Could the SEC be managed better? Yes -- any organization can. Can the SEC do "more with less," as budget cutters love to say? No. Plenty of Americans had their personal budgets cut in this past recession. Ask them if they're doing "more with less."

Doing less to police Wall Street's rebounding casino culture is exactly what Shelby and the rest of the GOP have in mind. They've done it before. Cuts to the SEC's budget in the late '00's forced staff declines of 10 percent (which affected enforcement activities) and cut the commission's investment in tech by about half, says Barbara Roper, director of investor protection for the Consumer Federation of America (CFA). And this was at a time when wild financial manipulation was sowing the seeds of the Great Recession.

Cutting the SEC's spending doesn't even reduce the federal deficit. The commission levies fees on the financial industry, which go to the U.S. Treasury. Congress decides how much of that money to pass on to the SEC. Starting in 2012, any cut in Congressional funding for the SEC has to be matched by a cut in fees, so the Treasury won't gain a nickel. The only beneficiaries will be the manipulators and crooks, not the American taxpayer.

During the original Dodd-Frank debates, the House and Senate both approved a provision giving the SEC an independent budget, so that it could make long-term plans without having Congress jerk its chain. It got lost mysteriously in the Senate during final negotiations. Sen. Richard Durbin (D-IL) says he'll fight for the SEC's budget today (although he didn't fight hard enough in 2009).

The attack on the CFTC shows that it needs independent funding, too.
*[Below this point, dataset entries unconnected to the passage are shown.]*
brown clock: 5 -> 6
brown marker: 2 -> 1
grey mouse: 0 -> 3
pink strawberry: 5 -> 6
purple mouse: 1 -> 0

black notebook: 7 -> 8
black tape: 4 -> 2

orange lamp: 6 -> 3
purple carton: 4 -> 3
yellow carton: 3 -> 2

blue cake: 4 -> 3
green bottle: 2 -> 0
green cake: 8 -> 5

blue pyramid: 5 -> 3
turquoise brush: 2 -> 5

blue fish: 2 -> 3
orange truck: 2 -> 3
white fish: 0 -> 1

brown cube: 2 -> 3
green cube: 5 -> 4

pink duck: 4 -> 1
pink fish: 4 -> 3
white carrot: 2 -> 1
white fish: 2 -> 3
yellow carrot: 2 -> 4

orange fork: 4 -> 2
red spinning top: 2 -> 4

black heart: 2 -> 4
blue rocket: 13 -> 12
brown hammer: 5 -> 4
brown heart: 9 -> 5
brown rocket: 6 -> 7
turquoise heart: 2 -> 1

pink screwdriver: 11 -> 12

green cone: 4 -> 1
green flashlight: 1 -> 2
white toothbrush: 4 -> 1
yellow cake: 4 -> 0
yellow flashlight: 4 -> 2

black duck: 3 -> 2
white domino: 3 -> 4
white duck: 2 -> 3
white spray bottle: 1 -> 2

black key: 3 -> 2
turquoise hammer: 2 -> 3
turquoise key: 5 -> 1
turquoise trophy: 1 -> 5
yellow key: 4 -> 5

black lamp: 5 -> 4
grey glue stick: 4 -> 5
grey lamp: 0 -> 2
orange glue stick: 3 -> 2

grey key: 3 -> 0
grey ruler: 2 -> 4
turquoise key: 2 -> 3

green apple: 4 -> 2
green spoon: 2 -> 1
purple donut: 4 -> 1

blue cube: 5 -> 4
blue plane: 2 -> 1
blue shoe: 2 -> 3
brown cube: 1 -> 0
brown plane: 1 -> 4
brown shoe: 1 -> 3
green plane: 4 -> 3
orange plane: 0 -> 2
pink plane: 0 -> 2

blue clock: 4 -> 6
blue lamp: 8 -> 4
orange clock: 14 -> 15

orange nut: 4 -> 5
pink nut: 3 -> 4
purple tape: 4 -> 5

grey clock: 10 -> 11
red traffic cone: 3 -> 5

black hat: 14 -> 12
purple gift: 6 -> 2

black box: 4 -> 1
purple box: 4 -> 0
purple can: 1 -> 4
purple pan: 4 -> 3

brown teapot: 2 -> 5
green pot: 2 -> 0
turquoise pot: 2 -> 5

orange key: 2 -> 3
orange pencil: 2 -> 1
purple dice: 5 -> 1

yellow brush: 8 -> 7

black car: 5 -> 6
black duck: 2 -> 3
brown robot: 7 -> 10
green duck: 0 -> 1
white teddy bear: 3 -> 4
The big-bank cartel that runs the derivatives market made $30 billion on trading positions called "swaps" last year. They can afford a small transactions fee.

The CFA and the Council of Institutional Investors joined with ShareOwners.org last month, to launch a web-based campaign to inform the public and protect the CFTC and SEC from budget cuts (big institutional investors, such as pension funds, hate the anything-goes casino culture that wrecked their portfolios, along with yours).

"People don't know what's at stake," Roper says. "So many cuts have been proposed for so many worthy programs that these aren't cuts getting a lot of attention." The GOP even voted to cut $2.1 million from the Treasury Department's Financial Crimes Enforcement Network.

Taking the cops off the financial beat will harm everyone trying to save and invest, or counting on future income from a job. So stay sober about your spending and saving. In a banker's world, only they and their buddies get rich.